The notion of a second "public" cauldron outside of the ceremonies venue has been revisited by subsequent Olympiads:

- A version of the 2016 Summer Olympics cauldron was lit by a youth ambassador outside of Rio de Janeiro's Candelária Church following the opening ceremony. While the opening ceremony did take place at the outdoor Maracanã Stadium, it was the first opening ceremonies venue to not also be the athletics venue (athletics would be hosted by Estádio Olímpico Nilton Santos). This had led to questions over the placement of the cauldron prior to the Games, as the only other events it would host would be the football semi-finals and gold medal matches.
- A version of the 2020 Summer Olympics cauldron was lit at Tokyo's Ariake West Canal by Japanese badminton player Ayaka Takahashi following the opening ceremony.

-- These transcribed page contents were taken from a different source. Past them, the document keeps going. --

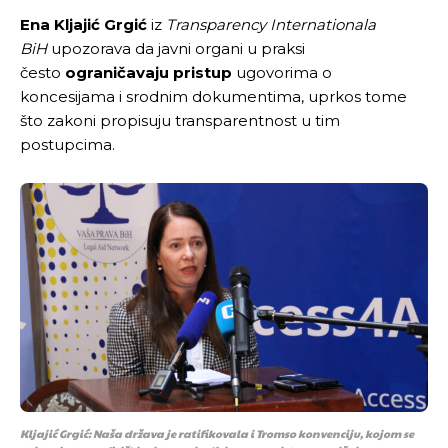
Ena Kljajić Grgić
iz
Transparency Internationala
BiH
upozorava da javni organi u praksi
često
ograničavaju pristup
ugovorima o
koncesijama i srodnim dokumentima, uprkos tome
što zakoni propisuju transparentnost u tim
postupcima.
Kljajić Grgić: Naša država je ratifikovala i Tromso konvenciju, kojom se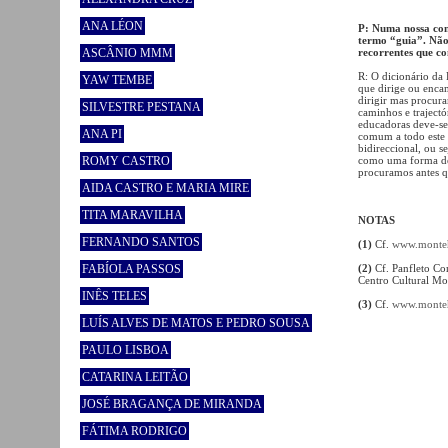
ANA LÉON
P: Numa nossa con
termo “guia”. Não 
ASCÂNIO MMM
recorrentes que co
R: O dicionário da
YAW TEMBE
que dirige ou enca
dirigir mas procur
SILVESTRE PESTANA
caminhos e traject
educadoras deve-se
ANA PI
comum a todo este 
bidireccional, ou 
ROMY CASTRO
como uma forma de 
procuramos antes q
AIDA CASTRO E MARIA MIRE
TITA MARAVILHA
NOTAS
FERNANDO SANTOS
(1)
Cf.
www.monteh
FABÍOLA PASSOS
(2)
Cf. Panfleto Co
Centro Cultural M
INÊS TELES
(3)
Cf.
www.montehe
LUÍS ALVES DE MATOS E PEDRO SOUSA
PAULO LISBOA
CATARINA LEITÃO
JOSÉ BRAGANÇA DE MIRANDA
FÁTIMA RODRIGO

- The 2022 Winter Olympics employed public flames at each of the three venue clusters, located on the Olympic Green, Yanqing, and Zhangjiakou.
- The 2024 Summer Olympics conducted its opening ceremony at sites across the city of Paris, rather than in a stadium. As a result, the 2024 Summer Olympics cauldron was a public cauldron by design, taking the form of a hot air balloon-like installation flown above the Tuileries Garden.
- The 2026 Winter Olympics utilizes separate cauldrons in its joint host cities of Milan and Cortina d'Ampezzo which, for the first time, were lit simultaneously.